Ze’ev, who has argued that coercive measures taken to force haredim into the army will have a detrimental effect on ultra-Orthodox enlistment, also pointed to the fact that money for the different programs established by the Tal Law to encourage haredi enlistment was only allocated in 2007, when just 290 ultra- Orthodox men were drafted into the IDF.
“You can’t expect a rise from basically 0% enlistment to 100% in such a small amount of time,” the MK reasoned.
But Shahar Ilan, director of religious freedom lobbying group Hiddush, poured cold water on such sentiments and argued that the rate of increase in haredim indefinitely postponing their military service through the “Torato Omunato” (Torah is his Trade) framework is far outstripping the rate of increase in haredi military enlistment.
“The state comptroller here has exposed the sad truth on the enlistment of the ultra- Orthodox in the IDF,” Ilan told the Post. “Although there are some important achievements, the rate of increase in draft evasion [through full-time yeshiva study] is much bigger.”
“The conclusion is obvious: It is not possible to continue with this such a slow rate of improvement, because the demographic increase in the haredi population is growing much faster than its enlistment rate.”
Ilan added that in order to speed up ultra-Orthodox enlistment, a quota should be set for military exemptions for full-time yeshiva students, while everyone else would be drafted for either military or civilian service.
A spokeswoman for the draft reform lobbying group the Forum for Equality in the Share of the Military Burden, said in response to the report’s findings that “despite efforts of politicians to spin the increase in haredi enlistment” as a significant achievement, the figures showed that unless a law is passed mandating obligatory national service for all, Israeli society will collapse under societal, economic and security pressures.
In its report, the State Comptroller’s Office credited the two dedicated army tracks for ultra-Orthodox soldiers – Shahar Kahol, which directs haredi recruit to hi-tech roles, and the Netzah Yehuda combat battalion – for having helped achieve the rise in haredi enlistment, which it said represented “an important trend that needs to be encouraged and nurtured.”
However, the report also drew attention to a parallel trend of an increase in the numbers and overall rate of those eligible for army service in the haredi community deferring their military service by remaining in full time yeshiva study under the Torato Omunato framework, which was legally enshrined by the Tal Law.
Between 2003, when the Tal Law came into effect, and 2010, the number of men eligible for military service who deferred their enlistment into the IDF rose by 60 percent, from 39,000 in 2003 to 63,000 in 2010.
The report also pointed out that in 2005, 36% of Jewish men eligible for military service who were not drafted into the IDF were those in the Torato Omunato framework.
Five years later, that number had risen significantly, so that by 2010, 52% of Jewish males eligible for military service who were not drafted into the IDF were ultra-Orthodox who deferred their service through the Torato Omunato status.
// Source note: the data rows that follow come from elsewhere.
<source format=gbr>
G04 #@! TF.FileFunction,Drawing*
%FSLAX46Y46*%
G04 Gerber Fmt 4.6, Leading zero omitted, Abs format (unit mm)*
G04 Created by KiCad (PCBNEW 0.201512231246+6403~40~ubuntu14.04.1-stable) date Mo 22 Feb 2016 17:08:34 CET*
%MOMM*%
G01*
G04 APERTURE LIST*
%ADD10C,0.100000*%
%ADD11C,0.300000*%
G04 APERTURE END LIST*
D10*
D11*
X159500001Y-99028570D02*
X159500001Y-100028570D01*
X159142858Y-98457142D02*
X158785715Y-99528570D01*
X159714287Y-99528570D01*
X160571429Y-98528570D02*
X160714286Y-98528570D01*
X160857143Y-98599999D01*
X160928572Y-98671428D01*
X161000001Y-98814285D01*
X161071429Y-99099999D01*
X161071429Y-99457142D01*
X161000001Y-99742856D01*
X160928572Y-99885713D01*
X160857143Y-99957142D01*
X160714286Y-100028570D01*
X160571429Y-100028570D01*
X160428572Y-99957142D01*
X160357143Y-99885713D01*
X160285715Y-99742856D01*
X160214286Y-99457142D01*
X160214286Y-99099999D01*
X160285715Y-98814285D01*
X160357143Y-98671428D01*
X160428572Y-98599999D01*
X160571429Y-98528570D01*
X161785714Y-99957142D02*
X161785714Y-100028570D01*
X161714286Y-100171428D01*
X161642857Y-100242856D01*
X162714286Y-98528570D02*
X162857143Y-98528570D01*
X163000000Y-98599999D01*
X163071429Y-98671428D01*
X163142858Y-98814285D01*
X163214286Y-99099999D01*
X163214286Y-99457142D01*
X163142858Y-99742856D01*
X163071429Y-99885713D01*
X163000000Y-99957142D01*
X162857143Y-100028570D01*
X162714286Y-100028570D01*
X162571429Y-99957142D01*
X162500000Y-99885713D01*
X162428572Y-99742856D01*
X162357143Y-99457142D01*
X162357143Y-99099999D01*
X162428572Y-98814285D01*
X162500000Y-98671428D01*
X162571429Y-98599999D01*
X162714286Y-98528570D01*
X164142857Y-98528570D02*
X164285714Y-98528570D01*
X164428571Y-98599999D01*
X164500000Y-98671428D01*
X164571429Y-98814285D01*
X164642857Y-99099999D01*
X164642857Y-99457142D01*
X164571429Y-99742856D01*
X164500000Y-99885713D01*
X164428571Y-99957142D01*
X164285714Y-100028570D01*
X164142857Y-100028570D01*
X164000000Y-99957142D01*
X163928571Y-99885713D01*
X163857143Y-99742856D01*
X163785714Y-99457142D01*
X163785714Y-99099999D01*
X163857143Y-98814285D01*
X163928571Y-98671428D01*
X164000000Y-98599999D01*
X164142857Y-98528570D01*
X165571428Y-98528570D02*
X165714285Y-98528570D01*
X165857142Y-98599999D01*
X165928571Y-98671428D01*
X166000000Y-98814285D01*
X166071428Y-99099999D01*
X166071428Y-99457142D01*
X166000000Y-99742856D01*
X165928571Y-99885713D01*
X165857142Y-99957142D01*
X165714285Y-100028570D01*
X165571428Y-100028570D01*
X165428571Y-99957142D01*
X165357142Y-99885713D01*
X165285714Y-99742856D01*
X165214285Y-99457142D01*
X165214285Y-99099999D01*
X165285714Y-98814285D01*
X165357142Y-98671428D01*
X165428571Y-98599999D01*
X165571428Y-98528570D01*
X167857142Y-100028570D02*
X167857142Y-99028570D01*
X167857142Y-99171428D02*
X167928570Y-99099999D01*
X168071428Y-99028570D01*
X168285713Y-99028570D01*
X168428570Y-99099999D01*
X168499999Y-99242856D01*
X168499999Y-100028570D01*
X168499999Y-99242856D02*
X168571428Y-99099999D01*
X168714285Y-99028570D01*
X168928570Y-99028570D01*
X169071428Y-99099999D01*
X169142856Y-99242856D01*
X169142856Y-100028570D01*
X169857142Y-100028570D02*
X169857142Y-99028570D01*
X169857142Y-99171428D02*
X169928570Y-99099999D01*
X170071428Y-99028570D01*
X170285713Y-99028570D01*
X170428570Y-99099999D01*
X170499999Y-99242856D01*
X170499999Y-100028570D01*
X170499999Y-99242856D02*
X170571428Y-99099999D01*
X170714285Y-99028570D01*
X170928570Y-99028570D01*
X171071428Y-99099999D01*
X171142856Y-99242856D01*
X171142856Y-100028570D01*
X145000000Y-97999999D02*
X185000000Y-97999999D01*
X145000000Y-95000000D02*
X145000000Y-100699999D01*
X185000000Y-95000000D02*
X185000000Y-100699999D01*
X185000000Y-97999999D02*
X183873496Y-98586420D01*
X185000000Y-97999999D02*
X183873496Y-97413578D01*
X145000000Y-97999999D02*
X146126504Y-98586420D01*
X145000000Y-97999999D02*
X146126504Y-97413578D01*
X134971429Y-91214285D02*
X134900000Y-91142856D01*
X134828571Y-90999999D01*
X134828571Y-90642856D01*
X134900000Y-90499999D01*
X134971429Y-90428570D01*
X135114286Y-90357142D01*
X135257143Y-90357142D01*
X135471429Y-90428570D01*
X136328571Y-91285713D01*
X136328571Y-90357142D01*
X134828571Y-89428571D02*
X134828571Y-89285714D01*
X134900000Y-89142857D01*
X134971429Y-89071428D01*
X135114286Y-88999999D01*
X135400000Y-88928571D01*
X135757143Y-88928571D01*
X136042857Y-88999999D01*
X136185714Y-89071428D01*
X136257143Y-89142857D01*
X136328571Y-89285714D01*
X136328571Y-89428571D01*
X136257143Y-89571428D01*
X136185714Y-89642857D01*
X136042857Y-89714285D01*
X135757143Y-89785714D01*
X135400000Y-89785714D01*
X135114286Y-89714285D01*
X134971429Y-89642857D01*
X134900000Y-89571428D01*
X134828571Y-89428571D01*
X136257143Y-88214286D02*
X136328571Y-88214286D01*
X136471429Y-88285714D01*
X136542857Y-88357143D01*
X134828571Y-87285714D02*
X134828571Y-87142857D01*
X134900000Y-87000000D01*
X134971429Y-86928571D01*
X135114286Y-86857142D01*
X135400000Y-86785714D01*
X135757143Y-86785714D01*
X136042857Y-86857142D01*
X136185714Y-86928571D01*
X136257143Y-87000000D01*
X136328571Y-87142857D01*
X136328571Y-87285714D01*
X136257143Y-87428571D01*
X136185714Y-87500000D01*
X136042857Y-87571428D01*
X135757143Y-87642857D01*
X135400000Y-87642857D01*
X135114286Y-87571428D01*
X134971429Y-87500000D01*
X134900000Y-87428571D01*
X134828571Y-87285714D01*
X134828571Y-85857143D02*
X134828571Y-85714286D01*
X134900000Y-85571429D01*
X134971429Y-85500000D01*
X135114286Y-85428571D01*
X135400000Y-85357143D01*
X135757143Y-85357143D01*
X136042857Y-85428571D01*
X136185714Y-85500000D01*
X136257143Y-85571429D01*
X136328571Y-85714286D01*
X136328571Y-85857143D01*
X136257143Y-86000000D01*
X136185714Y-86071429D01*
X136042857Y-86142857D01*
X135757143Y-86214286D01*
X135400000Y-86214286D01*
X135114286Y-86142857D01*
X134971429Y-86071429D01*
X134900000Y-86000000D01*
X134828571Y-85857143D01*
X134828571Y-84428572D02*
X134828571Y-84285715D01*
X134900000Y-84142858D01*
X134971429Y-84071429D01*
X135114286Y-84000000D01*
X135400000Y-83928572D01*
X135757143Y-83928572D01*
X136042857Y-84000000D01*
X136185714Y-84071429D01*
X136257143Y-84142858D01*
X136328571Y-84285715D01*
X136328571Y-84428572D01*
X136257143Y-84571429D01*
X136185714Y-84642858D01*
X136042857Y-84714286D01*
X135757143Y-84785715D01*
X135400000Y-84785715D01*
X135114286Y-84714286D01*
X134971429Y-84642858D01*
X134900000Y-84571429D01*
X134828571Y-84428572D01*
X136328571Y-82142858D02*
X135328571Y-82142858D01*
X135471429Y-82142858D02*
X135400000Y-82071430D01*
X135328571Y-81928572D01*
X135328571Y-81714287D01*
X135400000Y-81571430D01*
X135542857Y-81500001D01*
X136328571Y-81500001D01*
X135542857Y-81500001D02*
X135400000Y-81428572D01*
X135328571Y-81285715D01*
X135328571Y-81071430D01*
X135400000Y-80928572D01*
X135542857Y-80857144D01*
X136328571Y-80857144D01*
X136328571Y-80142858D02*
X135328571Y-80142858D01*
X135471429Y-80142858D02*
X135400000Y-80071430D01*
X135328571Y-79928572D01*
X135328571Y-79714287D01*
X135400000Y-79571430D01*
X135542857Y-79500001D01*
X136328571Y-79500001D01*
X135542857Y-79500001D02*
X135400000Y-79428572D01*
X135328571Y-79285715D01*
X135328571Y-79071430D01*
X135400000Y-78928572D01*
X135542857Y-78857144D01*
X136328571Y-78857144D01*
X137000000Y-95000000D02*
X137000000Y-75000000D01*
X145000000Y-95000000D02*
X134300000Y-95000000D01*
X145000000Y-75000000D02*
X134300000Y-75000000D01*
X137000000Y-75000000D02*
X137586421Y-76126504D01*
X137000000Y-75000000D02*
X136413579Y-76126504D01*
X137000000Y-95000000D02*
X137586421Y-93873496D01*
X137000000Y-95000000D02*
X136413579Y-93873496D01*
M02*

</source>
A government decision in 2011, changing the procedures for drafting those who had deferred their service, meant that the number of men considered to be deferring military service under Torato Omunato was reduced by 10,000. Therefore, as of 2011, there were 54,000 men who were in full time yeshiva study under the Torato Omunato framework.
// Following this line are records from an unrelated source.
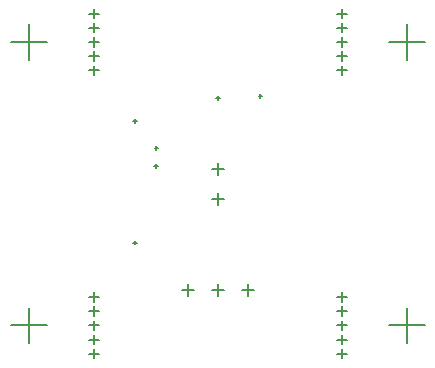
<source format=gbr>
%TF.GenerationSoftware,Altium Limited,Altium Designer,23.6.0 (18)*%
G04 Layer_Color=128*
%FSLAX45Y45*%
%MOMM*%
%TF.SameCoordinates,57B8E715-CDE8-4F81-9698-3B096703D57B*%
%TF.FilePolarity,Positive*%
%TF.FileFunction,Drillmap*%
%TF.Part,Single*%
G01*
G75*
%TA.AperFunction,NonConductor*%
%ADD72C,0.12700*%
D72*
X-306000Y600000D02*
X-202000D01*
X-254000Y548000D02*
Y652000D01*
X-52000Y600000D02*
X52000D01*
X0Y548000D02*
Y652000D01*
X202000Y600000D02*
X306000D01*
X254000Y548000D02*
Y652000D01*
X-50800Y1627000D02*
X50800D01*
X0Y1576200D02*
Y1677800D01*
X-50800Y1373000D02*
X50800D01*
X0Y1322200D02*
Y1423800D01*
X1010042Y2939997D02*
X1090042D01*
X1050042Y2899998D02*
Y2979997D01*
X1010042Y2819997D02*
X1090042D01*
X1050042Y2779997D02*
Y2859997D01*
X1010042Y2699997D02*
X1090042D01*
X1050042Y2659997D02*
Y2739997D01*
X1010042Y2579997D02*
X1090042D01*
X1050042Y2539997D02*
Y2619997D01*
X1010042Y2459997D02*
X1090042D01*
X1050042Y2419997D02*
Y2499997D01*
X1450041Y2699998D02*
X1750040D01*
X1600040Y2549998D02*
Y2849998D01*
X-1089958Y2940000D02*
X-1009958D01*
X-1049958Y2900000D02*
Y2980000D01*
X-1089958Y2820000D02*
X-1009958D01*
X-1049958Y2780000D02*
Y2860000D01*
X-1089958Y2700000D02*
X-1009958D01*
X-1049958Y2660000D02*
Y2740000D01*
X-1089958Y2580000D02*
X-1009958D01*
X-1049958Y2540000D02*
Y2620000D01*
X-1089958Y2460000D02*
X-1009958D01*
X-1049958Y2420000D02*
Y2500000D01*
X-1749957Y2700000D02*
X-1449957D01*
X-1599957Y2550000D02*
Y2850000D01*
X1449999Y300001D02*
X1749999D01*
X1599999Y150001D02*
Y450001D01*
X1010000Y540000D02*
X1090000D01*
X1050000Y500000D02*
Y580000D01*
X1010000Y420000D02*
X1090000D01*
X1050000Y380000D02*
Y460000D01*
X1010000Y300000D02*
X1090000D01*
X1050000Y260000D02*
Y340000D01*
X1010000Y180000D02*
X1090000D01*
X1050000Y140000D02*
Y220000D01*
X1010000Y60000D02*
X1090000D01*
X1050000Y20000D02*
Y100000D01*
X-1090000Y60000D02*
X-1010000D01*
X-1050000Y20000D02*
Y100000D01*
X-1090000Y180000D02*
X-1010000D01*
X-1050000Y140000D02*
Y220000D01*
X-1090000Y300000D02*
X-1010000D01*
X-1050000Y260000D02*
Y340000D01*
X-1090000Y420000D02*
X-1010000D01*
X-1050000Y380000D02*
Y460000D01*
X-1090000Y540000D02*
X-1010000D01*
X-1050000Y500000D02*
Y580000D01*
X-1750000Y300000D02*
X-1450000D01*
X-1600000Y150000D02*
Y450000D01*
X-715000Y1000000D02*
X-685000D01*
X-700000Y985000D02*
Y1015000D01*
X-535000Y1800000D02*
X-505000D01*
X-520000Y1785000D02*
Y1815000D01*
X-715000Y2030000D02*
X-685000D01*
X-700000Y2015000D02*
Y2045000D01*
X345000Y2240000D02*
X375000D01*
X360000Y2225000D02*
Y2255000D01*
X-15000Y2225000D02*
X15000D01*
X0Y2210000D02*
Y2240000D01*
X-540000Y1650000D02*
X-510000D01*
X-525000Y1635000D02*
Y1665000D01*
%TF.MD5,6c620d51134dc9e9010810320c63713f*%
M02*

</source>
Of the total number of haredi men eligible for IDF service in 2010 and 2011 respectively, 13% enlisted in 2010 and 16% enlisted in 2011.
The percentage of all Jewish men enlisting into the IDF in 2010 was 75%.
In addition to IDF service, 1,089 haredi men, representing 13% of those eligible for military service in 2011, served in national or civilian service, alongside 1,282 haredim who enlisted in the IDF, bringing the total percentage of haredim doing some form of military and national service to approximately 28% of the possible total.